═════ Provided records ═════
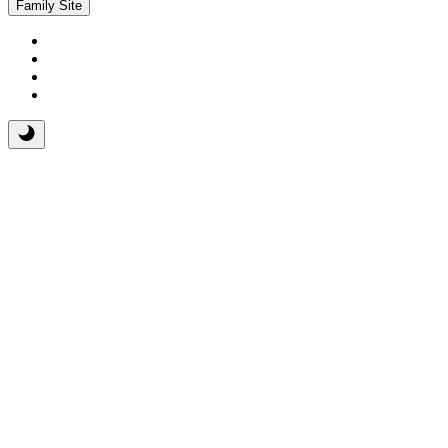
Family Site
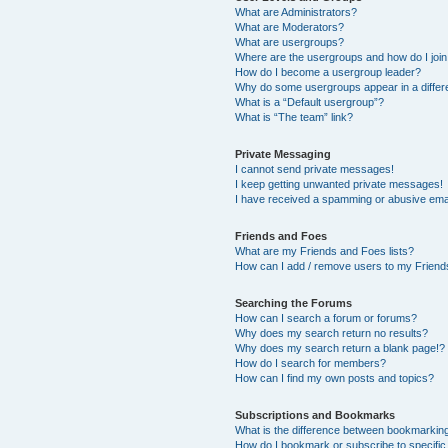
What are Administrators?
What are Moderators?
What are usergroups?
Where are the usergroups and how do I joi
How do I become a usergroup leader?
Why do some usergroups appear in a differ
What is a “Default usergroup”?
What is “The team” link?
Private Messaging
I cannot send private messages!
I keep getting unwanted private messages!
I have received a spamming or abusive ema
Friends and Foes
What are my Friends and Foes lists?
How can I add / remove users to my Friends
Searching the Forums
How can I search a forum or forums?
Why does my search return no results?
Why does my search return a blank page!?
How do I search for members?
How can I find my own posts and topics?
Subscriptions and Bookmarks
What is the difference between bookmarkin
How do I bookmark or subscribe to specific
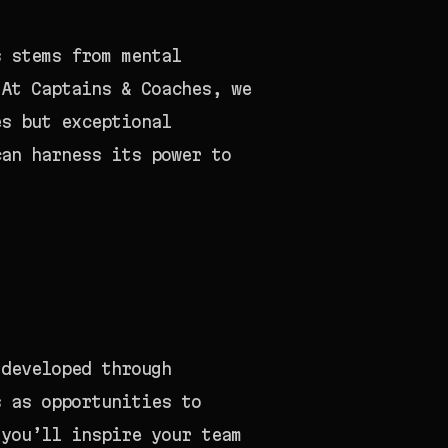
s stems from mental
 At Captains & Coaches, we
es but exceptional
can harness its power to
 developed through
s as opportunities to
 you’ll inspire your team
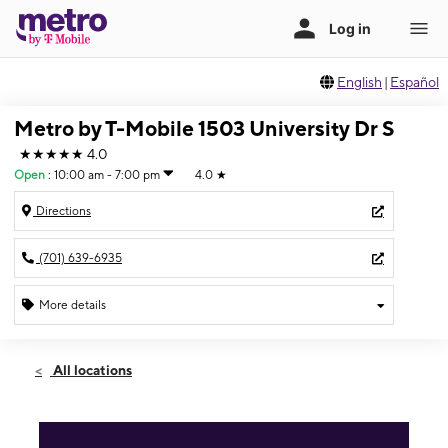
English
|
Español
Metro by T-Mobile 1503 University Dr S
★★★★★
4.0
Open
:
10:00 am - 7:00 pm
4.0
★
Directions
(701) 639-6935
More details
Open
Fri:
10:00 am - 7:00 pm
All locations
Sat:
11:00 am - 6:00 pm
Sun:
12:00 pm - 5:00 pm
Mon:
10:00 am - 7:00 pm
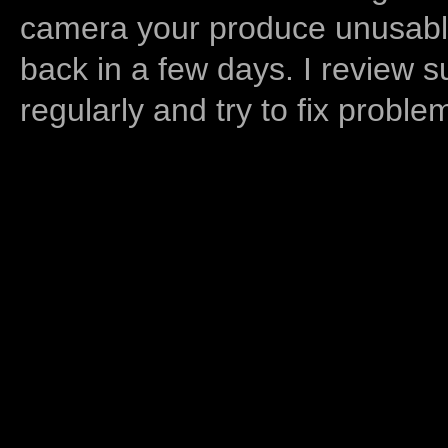
camera your produce unusable
back in a few days. I review s
regularly and try to fix proble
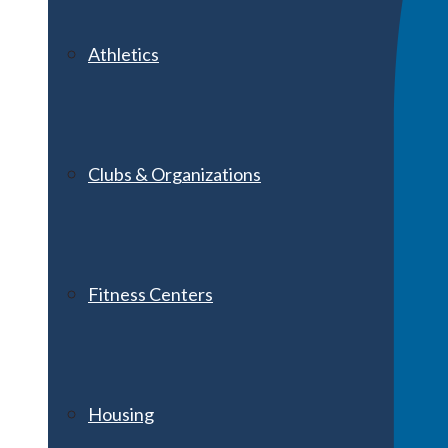
Athletics
Clubs & Organizations
Fitness Centers
Housing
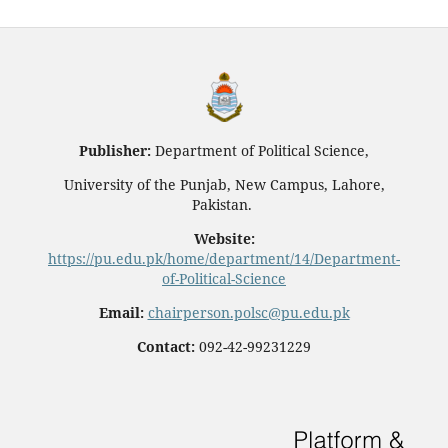
Publisher:
Department of Political Science,
University of the Punjab, New Campus, Lahore,
Pakistan.
Website:
https://pu.edu.pk/home/department/14/Department-
of-Political-Science
Email:
chairperson.polsc@pu.edu.pk
Contact:
092-42-99231229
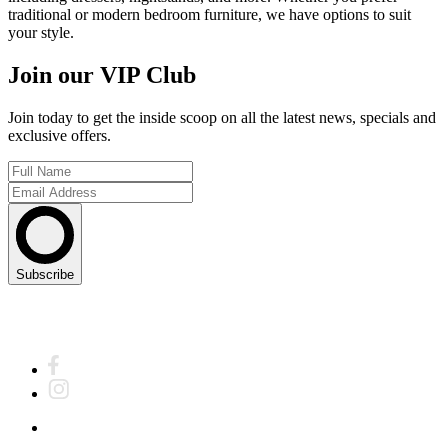
traditional or modern bedroom furniture, we have options to suit
your style.
Join our VIP Club
Join today to get the inside scoop on all the latest news, specials and
exclusive offers.
Subscribe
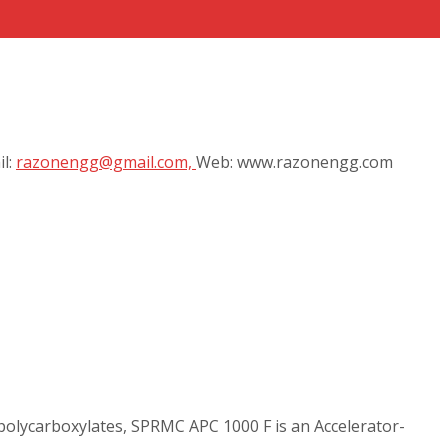
il:
razonengg@gmail.com,
Web: www.razonengg.com
polycarboxylates, SPRMC APC 1000 F is an Accelerator-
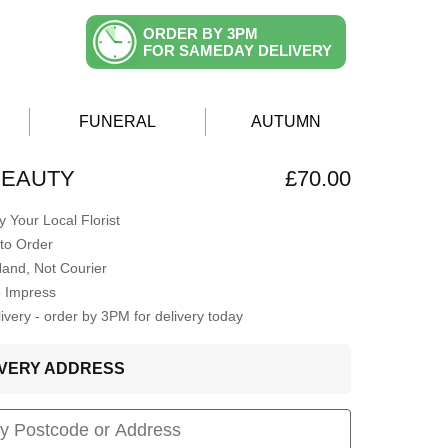
ORDER BY 3PM
FOR SAMEDAY DELIVERY
FUNERAL
AUTUMN
 BEAUTY
£70.00
 Your Local Florist
to Order
Hand, Not Courier
o Impress
very - order by 3PM for delivery today
LIVERY ADDRESS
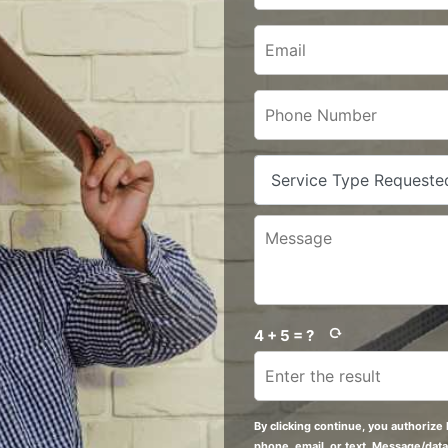
4 + 5 = ?
By clicking continue, you authorize 
phone, email, or text. Message/data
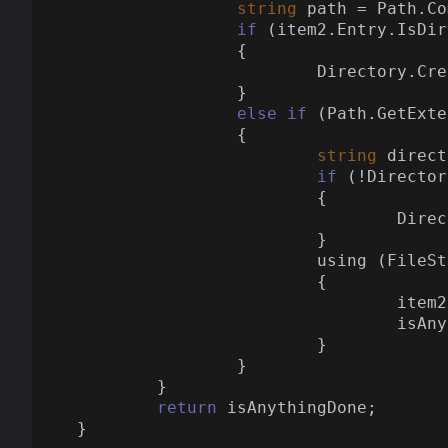
string
 path = Path.Co
if
 (item2.Entry.IsDir
		{

			Directory.CreateDirectory(path);

		}

else
if
 (Path.GetExte
		{

string
 direct
if
 (!Director
			{

				Directory.CreateDirectory(directoryPath);

			}

			using (FileStream streamWriter = File.Create(path))

			{

				item2.CopyTo(streamWriter);

				is
			}

		}

	}

return
 isAnythingDone;
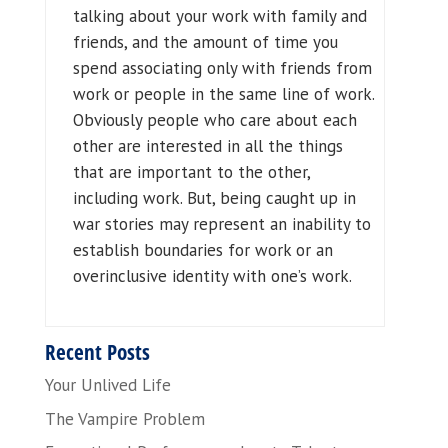
talking about your work with family and
friends, and the amount of time you
spend associating only with friends from
work or people in the same line of work.
Obviously people who care about each
other are interested in all the things
that are important to the other,
including work. But, being caught up in
war stories may represent an inability to
establish boundaries for work or an
overinclusive identity with one’s work.
Recent Posts
Your Unlived Life
The Vampire Problem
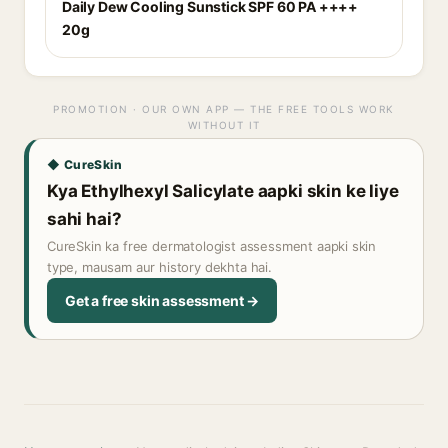
Daily Dew Cooling Sunstick SPF 60 PA ++++
20g
PROMOTION · OUR OWN APP — THE FREE TOOLS WORK
WITHOUT IT
◆ CureSkin
Kya Ethylhexyl Salicylate aapki skin ke liye
sahi hai?
CureSkin ka free dermatologist assessment aapki skin
type, mausam aur history dekhta hai.
Get a free skin assessment →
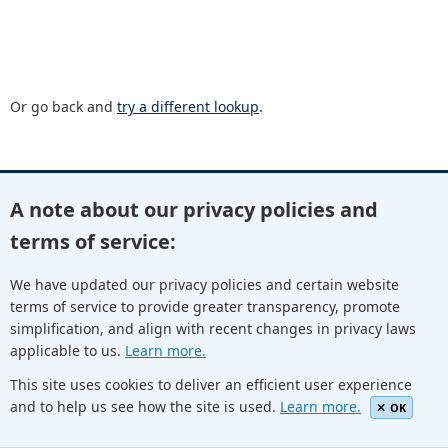
Or go back and
try a different lookup
.
A note about our privacy policies and
Youtube
Twitter
Linkedin
Flickr
terms of service:
We have updated our privacy policies and certain website
terms of service to provide greater transparency, promote
Facebook
Newletters
Community Wiki
ICANN Blog
simplification, and align with recent changes in privacy laws
applicable to us.
Learn more.
© Internet Corporation for Assigned Names and Numbers.
Privacy Policy
Terms of Service
Cookies Policy
This site uses cookies to deliver an efficient user experience
and to help us see how the site is used.
Learn more.
OK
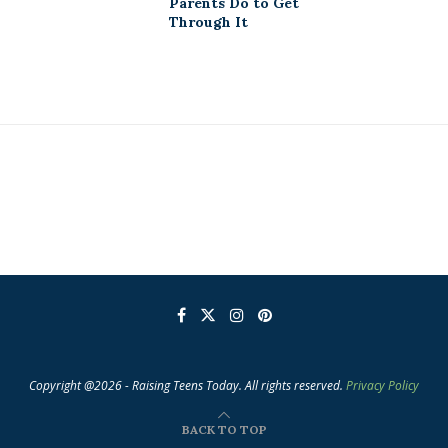
Parents Do to Get
Through It
Copyright @2026 - Raising Teens Today. All rights reserved.
Privacy Policy
BACK TO TOP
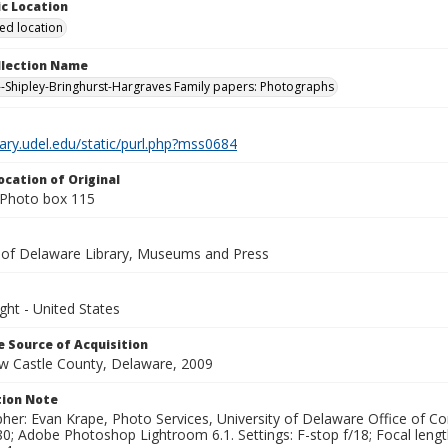
c Location
ied location
ollection Name
-Shipley-Bringhurst-Hargraves Family papers: Photographs
brary.udel.edu/static/purl.php?mss0684
ocation of Original
Photo box 115
y of Delaware Library, Museums and Press
ght - United States
 Source of Acquisition
ew Castle County, Delaware, 2009
ion Note
her: Evan Krape, Photo Services, University of Delaware Office of Co
0; Adobe Photoshop Lightroom 6.1. Settings: F-stop f/18; Focal leng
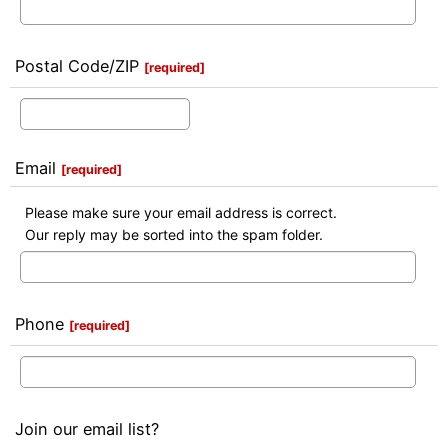
Postal Code/ZIP
[
required
]
Email
[
required
]
Please make sure your email address is correct.
Our reply may be sorted into the spam folder.
Phone
[
required
]
Join our email list?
═════
_Task directions_
Extract every line of text from all of the rows above, reproducing each line verbatim, and leave the pictures out of your answer.

_The completed task_
Family Site
What are Administrators?
What are Moderators?
What are usergroups?
Where are the usergroups and how do I joi
How do I become a usergroup leader?
Why do some usergroups appear in a differ
What is a “Default usergroup”?
What is “The team” link?
Private Messaging
I cannot send private messages!
I keep getting unwanted private messages!
I have received a spamming or abusive ema
Friends and Foes
What are my Friends and Foes lists?
How can I add / remove users to my Friends
Searching the Forums
How can I search a forum or forums?
Why does my search return no results?
Why does my search return a blank page!?
How do I search for members?
How can I find my own posts and topics?
Subscriptions and Bookmarks
What is the difference between bookmarkin
How do I bookmark or subscribe to specific
s stems from mental
 At Captains & Coaches, we
es but exceptional
can harness its power to
 developed through
s as opportunities to
 you’ll inspire your team
English
|
Español
Metro by T-Mobile 1503 University Dr S
★★★★★
4.0
Open
:
10:00 am - 7:00 pm
4.0
★
Directions
(701) 639-6935
More details
Open
Fri:
10:00 am - 7:00 pm
All locations
Sat:
11:00 am - 6:00 pm
Sun:
12:00 pm - 5:00 pm
Mon:
10:00 am - 7:00 pm
camera your produce unusable
back in a few days. I review s
regularly and try to fix proble
Athletics
Clubs & Organizations
Fitness Centers
Housing
Publisher:
Department of Political Science,
University of the Punjab, New Campus, Lahore,
Pakistan.
Website:
https://pu.edu.pk/home/department/14/Department-
of-Political-Science
Email:
chairperson.polsc@pu.edu.pk
Contact:
092-42-99231229
traditional or modern bedroom furniture, we have options to suit
your style.
Join our VIP Club
Join today to get the inside scoop on all the latest news, specials and
exclusive offers.
Subscribe
il:
razonengg@gmail.com,
Web: www.razonengg.com
polycarboxylates, SPRMC APC 1000 F is an Accelerator-
ORDER BY 3PM
FOR SAMEDAY DELIVERY
FUNERAL
AUTUMN
 BEAUTY
£70.00
 Your Local Florist
to Order
Hand, Not Courier
o Impress
very - order by 3PM for delivery today
LIVERY ADDRESS
4 + 5 = ?
By clicking continue, you authorize 
phone, email, or text. Message/data
string
 path = Path.Co
if
 (item2.Entry.IsDir
		{

			Directory.CreateDirectory(path);

		}

else
if
 (Path.GetExte
		{

string
 direct
if
 (!Director
			{

				Directory.CreateDirectory(directoryPath);

			}

			using (FileStream streamWriter = File.Create(path))

			{

				item2.CopyTo(streamWriter);

				is
			}

		}

	}

return
 isAnythingDone;
talking about your work with family and
friends, and the amount of time you
spend associating only with friends from
work or people in the same line of work.
Obviously people who care about each
other are interested in all the things
that are important to the other,
including work. But, being caught up in
war stories may represent an inability to
establish boundaries for work or an
overinclusive identity with one’s work.
Recent Posts
Your Unlived Life
The Vampire Problem
Daily Dew Cooling Sunstick SPF 60 PA ++++
20g
PROMOTION · OUR OWN APP — THE FREE TOOLS WORK
WITHOUT IT
◆ CureSkin
Kya Ethylhexyl Salicylate aapki skin ke liye
sahi hai?
CureSkin ka free dermatologist assessment aapki skin
type, mausam aur history dekhta hai.
Get a free skin assessment →
Or go back and
try a different lookup
.
A note about our privacy policies and
Youtube
Twitter
Linkedin
Flickr
terms of service:
We have updated our privacy policies and certain website
terms of service to provide greater transparency, promote
Facebook
Newletters
Community Wiki
ICANN Blog
simplification, and align with recent changes in privacy laws
applicable to us.
Learn more.
© Internet Corporation for Assigned Names and Numbers.
Privacy Policy
Terms of Service
Cookies Policy
This site uses cookies to deliver an efficient user experience
and to help us see how the site is used.
Learn more.
OK
Parents Do to Get
Through It
Copyright @2026 - Raising Teens Today. All rights reserved.
Privacy Policy
BACK TO TOP
c Location
ied location
ollection Name
-Shipley-Bringhurst-Hargraves Family papers: Photographs
brary.udel.edu/static/purl.php?mss0684
ocation of Original
Photo box 115
y of Delaware Library, Museums and Press
ght - United States
 Source of Acquisition
ew Castle County, Delaware, 2009
ion Note
her: Evan Krape, Photo Services, University of Delaware Office of Co
0; Adobe Photoshop Lightroom 6.1. Settings: F-stop f/18; Focal leng
Postal Code/ZIP
[
required
]
Email
[
required
]
Please make sure your email address is correct.
Our reply may be sorted into the spam folder.
Phone
[
required
]
Join our email list?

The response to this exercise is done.